> What the task asks: Each record is to be written out exactly as it appears.

> Stored data:
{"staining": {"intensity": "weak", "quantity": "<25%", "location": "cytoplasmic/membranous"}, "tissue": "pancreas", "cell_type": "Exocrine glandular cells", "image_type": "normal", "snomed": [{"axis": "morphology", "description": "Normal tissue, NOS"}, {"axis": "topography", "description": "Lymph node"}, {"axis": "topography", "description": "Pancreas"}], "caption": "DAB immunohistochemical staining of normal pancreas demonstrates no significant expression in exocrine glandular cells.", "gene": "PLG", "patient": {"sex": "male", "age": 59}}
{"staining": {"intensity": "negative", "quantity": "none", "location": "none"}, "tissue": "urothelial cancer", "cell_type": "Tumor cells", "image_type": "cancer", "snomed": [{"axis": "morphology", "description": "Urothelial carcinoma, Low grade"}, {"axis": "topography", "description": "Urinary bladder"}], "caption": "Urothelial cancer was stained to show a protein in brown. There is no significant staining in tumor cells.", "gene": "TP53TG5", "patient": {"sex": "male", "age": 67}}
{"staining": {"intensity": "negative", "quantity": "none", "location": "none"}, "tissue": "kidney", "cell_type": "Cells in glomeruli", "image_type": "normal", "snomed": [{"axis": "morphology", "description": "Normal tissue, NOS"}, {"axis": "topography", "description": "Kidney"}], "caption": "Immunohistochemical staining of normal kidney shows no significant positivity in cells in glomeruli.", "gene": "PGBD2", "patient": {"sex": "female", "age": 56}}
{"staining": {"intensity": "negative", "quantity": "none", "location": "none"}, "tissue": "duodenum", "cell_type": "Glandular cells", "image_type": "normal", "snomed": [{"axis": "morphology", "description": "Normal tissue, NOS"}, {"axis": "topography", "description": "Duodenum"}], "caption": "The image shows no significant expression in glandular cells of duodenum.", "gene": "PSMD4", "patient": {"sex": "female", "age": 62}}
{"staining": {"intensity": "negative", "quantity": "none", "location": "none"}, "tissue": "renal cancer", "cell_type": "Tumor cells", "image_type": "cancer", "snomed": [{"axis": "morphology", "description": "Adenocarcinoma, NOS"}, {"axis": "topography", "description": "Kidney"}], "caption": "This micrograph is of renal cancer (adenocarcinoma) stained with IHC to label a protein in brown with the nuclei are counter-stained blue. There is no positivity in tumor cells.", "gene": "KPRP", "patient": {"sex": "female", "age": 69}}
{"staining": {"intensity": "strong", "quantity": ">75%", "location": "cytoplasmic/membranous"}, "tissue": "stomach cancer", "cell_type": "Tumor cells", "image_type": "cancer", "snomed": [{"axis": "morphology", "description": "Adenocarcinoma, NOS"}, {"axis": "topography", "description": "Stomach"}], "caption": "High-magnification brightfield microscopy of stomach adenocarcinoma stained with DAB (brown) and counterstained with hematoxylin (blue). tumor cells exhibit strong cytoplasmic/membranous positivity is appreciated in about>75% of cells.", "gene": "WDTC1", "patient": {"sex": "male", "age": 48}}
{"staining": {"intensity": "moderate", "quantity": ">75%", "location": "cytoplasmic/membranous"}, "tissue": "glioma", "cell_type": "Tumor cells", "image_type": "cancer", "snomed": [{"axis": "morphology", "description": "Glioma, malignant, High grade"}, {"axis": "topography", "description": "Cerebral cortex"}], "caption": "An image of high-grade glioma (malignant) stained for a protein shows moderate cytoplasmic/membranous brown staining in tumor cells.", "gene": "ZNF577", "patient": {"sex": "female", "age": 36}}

> Expected output:
{"staining": {"intensity": "weak", "quantity": "<25%", "location": "cytoplasmic/membranous"}, "tissue": "pancreas", "cell_type": "Exocrine glandular cells", "image_type": "normal", "snomed": [{"axis": "morphology", "description": "Normal tissue, NOS"}, {"axis": "topography", "description": "Lymph node"}, {"axis": "topography", "description": "Pancreas"}], "caption": "DAB immunohistochemical staining of normal pancreas demonstrates no significant expression in exocrine glandular cells.", "gene": "PLG", "patient": {"sex": "male", "age": 59}}
{"staining": {"intensity": "negative", "quantity": "none", "location": "none"}, "tissue": "urothelial cancer", "cell_type": "Tumor cells", "image_type": "cancer", "snomed": [{"axis": "morphology", "description": "Urothelial carcinoma, Low grade"}, {"axis": "topography", "description": "Urinary bladder"}], "caption": "Urothelial cancer was stained to show a protein in brown. There is no significant staining in tumor cells.", "gene": "TP53TG5", "patient": {"sex": "male", "age": 67}}
{"staining": {"intensity": "negative", "quantity": "none", "location": "none"}, "tissue": "kidney", "cell_type": "Cells in glomeruli", "image_type": "normal", "snomed": [{"axis": "morphology", "description": "Normal tissue, NOS"}, {"axis": "topography", "description": "Kidney"}], "caption": "Immunohistochemical staining of normal kidney shows no significant positivity in cells in glomeruli.", "gene": "PGBD2", "patient": {"sex": "female", "age": 56}}
{"staining": {"intensity": "negative", "quantity": "none", "location": "none"}, "tissue": "duodenum", "cell_type": "Glandular cells", "image_type": "normal", "snomed": [{"axis": "morphology", "description": "Normal tissue, NOS"}, {"axis": "topography", "description": "Duodenum"}], "caption": "The image shows no significant expression in glandular cells of duodenum.", "gene": "PSMD4", "patient": {"sex": "female", "age": 62}}
{"staining": {"intensity": "negative", "quantity": "none", "location": "none"}, "tissue": "renal cancer", "cell_type": "Tumor cells", "image_type": "cancer", "snomed": [{"axis": "morphology", "description": "Adenocarcinoma, NOS"}, {"axis": "topography", "description": "Kidney"}], "caption": "This micrograph is of renal cancer (adenocarcinoma) stained with IHC to label a protein in brown with the nuclei are counter-stained blue. There is no positivity in tumor cells.", "gene": "KPRP", "patient": {"sex": "female", "age": 69}}
{"staining": {"intensity": "strong", "quantity": ">75%", "location": "cytoplasmic/membranous"}, "tissue": "stomach cancer", "cell_type": "Tumor cells", "image_type": "cancer", "snomed": [{"axis": "morphology", "description": "Adenocarcinoma, NOS"}, {"axis": "topography", "description": "Stomach"}], "caption": "High-magnification brightfield microscopy of stomach adenocarcinoma stained with DAB (brown) and counterstained with hematoxylin (blue). tumor cells exhibit strong cytoplasmic/membranous positivity is appreciated in about>75% of cells.", "gene": "WDTC1", "patient": {"sex": "male", "age": 48}}
{"staining": {"intensity": "moderate", "quantity": ">75%", "location": "cytoplasmic/membranous"}, "tissue": "glioma", "cell_type": "Tumor cells", "image_type": "cancer", "snomed": [{"axis": "morphology", "description": "Glioma, malignant, High grade"}, {"axis": "topography", "description": "Cerebral cortex"}], "caption": "An image of high-grade glioma (malignant) stained for a protein shows moderate cytoplasmic/membranous brown staining in tumor cells.", "gene": "ZNF577", "patient": {"sex": "female", "age": 36}}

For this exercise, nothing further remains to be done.